Collected data:
- - -
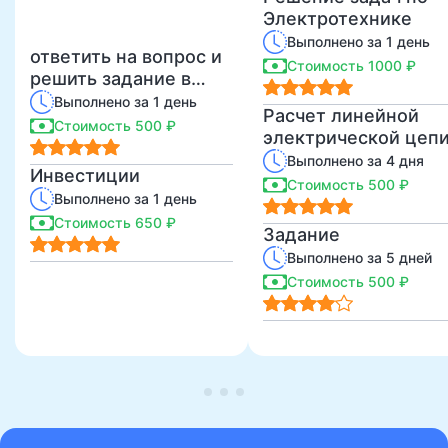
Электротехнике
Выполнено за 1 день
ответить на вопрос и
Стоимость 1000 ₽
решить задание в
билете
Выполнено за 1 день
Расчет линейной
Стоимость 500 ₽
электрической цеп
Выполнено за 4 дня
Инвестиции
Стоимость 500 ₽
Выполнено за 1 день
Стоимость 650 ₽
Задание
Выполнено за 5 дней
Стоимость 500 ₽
- - -
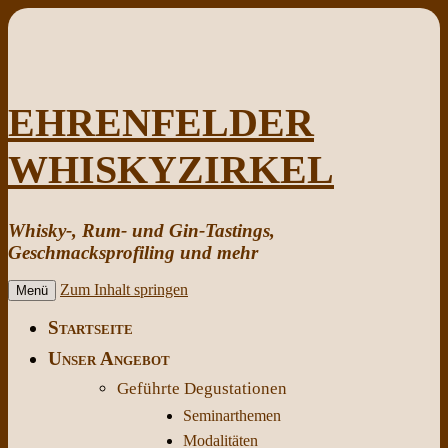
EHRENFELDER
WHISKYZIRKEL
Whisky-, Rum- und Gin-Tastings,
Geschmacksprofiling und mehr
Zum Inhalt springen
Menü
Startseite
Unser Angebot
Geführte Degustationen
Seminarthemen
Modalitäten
- - -
→ **REQUIREMENT**: From the records above, repeat exactly the lines from the one with "Unser Angebot" through the one with "Modalitäten", both included.

→ **RESULT FOR THIS EXERCISE**:
Unser Angebot
Geführte Degustationen
Seminarthemen
Modalitäten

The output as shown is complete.